> Task details:
Print out the data exactly, keeping every image out of it.

> Supplied data:
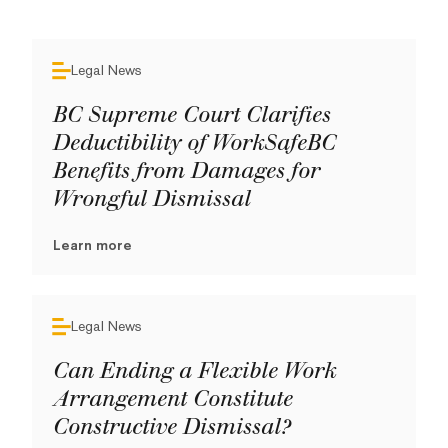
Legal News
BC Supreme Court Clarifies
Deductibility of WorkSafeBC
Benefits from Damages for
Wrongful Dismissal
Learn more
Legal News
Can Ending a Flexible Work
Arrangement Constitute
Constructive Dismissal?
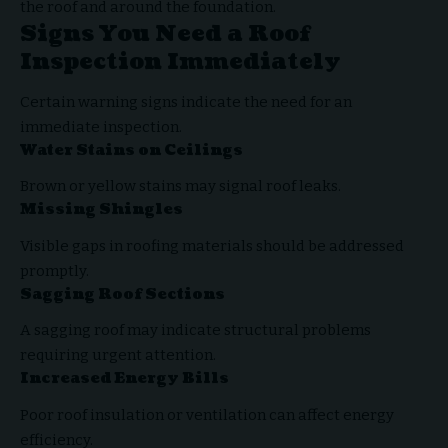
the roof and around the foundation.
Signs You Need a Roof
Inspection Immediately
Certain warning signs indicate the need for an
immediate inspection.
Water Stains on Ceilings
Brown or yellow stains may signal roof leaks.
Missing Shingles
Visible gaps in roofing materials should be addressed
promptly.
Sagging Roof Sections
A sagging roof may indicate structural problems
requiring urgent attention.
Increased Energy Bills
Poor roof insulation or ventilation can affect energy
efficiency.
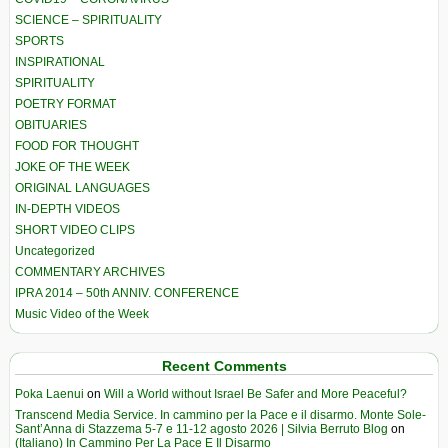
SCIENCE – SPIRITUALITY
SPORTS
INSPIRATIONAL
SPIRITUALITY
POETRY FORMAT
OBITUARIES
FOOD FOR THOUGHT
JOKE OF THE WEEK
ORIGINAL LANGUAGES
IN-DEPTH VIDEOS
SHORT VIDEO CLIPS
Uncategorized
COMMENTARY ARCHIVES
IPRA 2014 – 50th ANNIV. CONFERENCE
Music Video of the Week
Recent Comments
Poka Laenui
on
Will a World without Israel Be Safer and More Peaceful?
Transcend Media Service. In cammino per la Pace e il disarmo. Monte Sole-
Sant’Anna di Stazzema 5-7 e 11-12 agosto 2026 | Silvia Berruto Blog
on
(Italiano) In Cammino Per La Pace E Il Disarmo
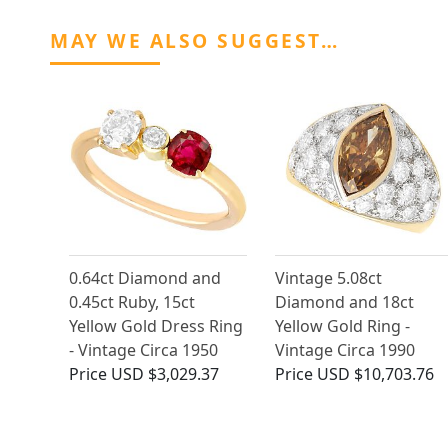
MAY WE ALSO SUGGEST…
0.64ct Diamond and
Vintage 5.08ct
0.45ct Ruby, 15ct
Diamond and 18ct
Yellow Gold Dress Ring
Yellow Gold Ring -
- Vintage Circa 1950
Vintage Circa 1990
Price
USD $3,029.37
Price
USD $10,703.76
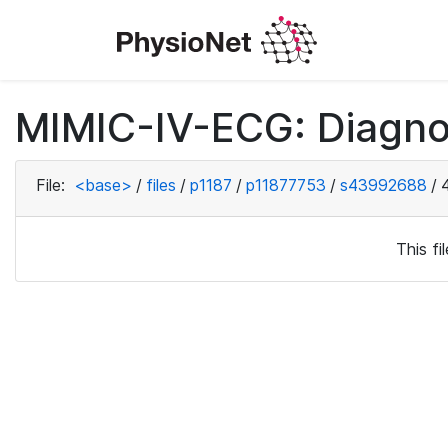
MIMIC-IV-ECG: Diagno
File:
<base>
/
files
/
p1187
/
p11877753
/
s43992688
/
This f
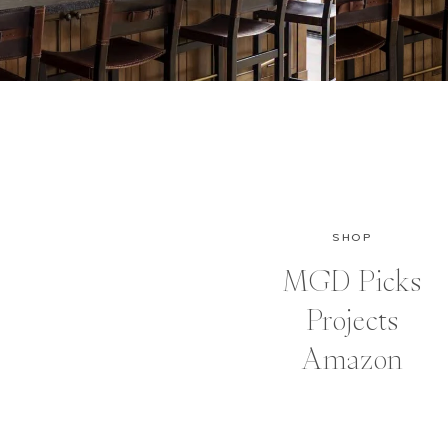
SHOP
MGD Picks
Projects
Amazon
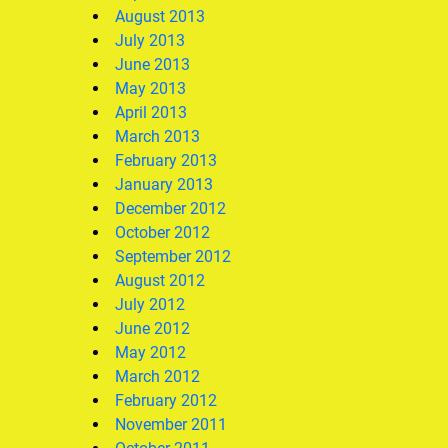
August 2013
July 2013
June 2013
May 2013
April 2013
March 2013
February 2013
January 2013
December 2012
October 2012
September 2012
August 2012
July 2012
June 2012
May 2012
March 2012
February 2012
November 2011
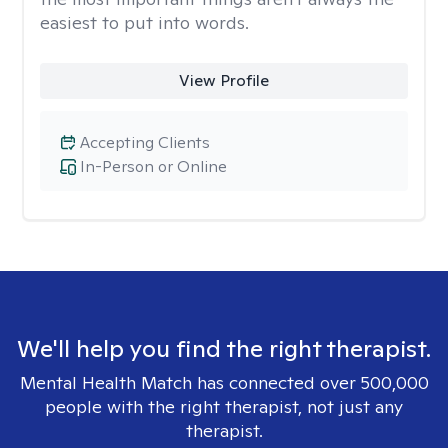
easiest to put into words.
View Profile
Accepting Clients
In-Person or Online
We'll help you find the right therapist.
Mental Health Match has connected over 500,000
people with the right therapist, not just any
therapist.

> Written response:
Legal News
BC Supreme Court Clarifies
Deductibility of WorkSafeBC
Benefits from Damages for
Wrongful Dismissal
Learn more
Legal News
Can Ending a Flexible Work
Arrangement Constitute
Constructive Dismissal?
the roof and around the foundation.
Signs You Need a Roof
Inspection Immediately
Certain warning signs indicate the need for an
immediate inspection.
Water Stains on Ceilings
Brown or yellow stains may signal roof leaks.
Missing Shingles
Visible gaps in roofing materials should be addressed
promptly.
Sagging Roof Sections
A sagging roof may indicate structural problems
requiring urgent attention.
Increased Energy Bills
Poor roof insulation or ventilation can affect energy
efficiency.
SCIENCE – SPIRITUALITY
SPORTS
INSPIRATIONAL
SPIRITUALITY
POETRY FORMAT
OBITUARIES
FOOD FOR THOUGHT
JOKE OF THE WEEK
ORIGINAL LANGUAGES
IN-DEPTH VIDEOS
SHORT VIDEO CLIPS
Uncategorized
COMMENTARY ARCHIVES
IPRA 2014 – 50th ANNIV. CONFERENCE
Music Video of the Week
Recent Comments
Poka Laenui
on
Will a World without Israel Be Safer and More Peaceful?
Transcend Media Service. In cammino per la Pace e il disarmo. Monte Sole-
Sant’Anna di Stazzema 5-7 e 11-12 agosto 2026 | Silvia Berruto Blog
on
(Italiano) In Cammino Per La Pace E Il Disarmo
MAY WE ALSO SUGGEST…
0.64ct Diamond and
Vintage 5.08ct
0.45ct Ruby, 15ct
Diamond and 18ct
Yellow Gold Dress Ring
Yellow Gold Ring -
- Vintage Circa 1950
Vintage Circa 1990
Price
USD $3,029.37
Price
USD $10,703.76
MIMIC-IV-ECG: Diagno
File:
<base>
/
files
/
p1187
/
p11877753
/
s43992688
/
This f
SHOP
MGD Picks
Projects
Amazon
August 2013
July 2013
June 2013
May 2013
April 2013
March 2013
February 2013
January 2013
December 2012
October 2012
September 2012
August 2012
July 2012
June 2012
May 2012
March 2012
February 2012
November 2011
easiest to put into words.
View Profile
Accepting Clients
In-Person or Online
We'll help you find the right therapist.
Mental Health Match has connected over 500,000
people with the right therapist, not just any
therapist.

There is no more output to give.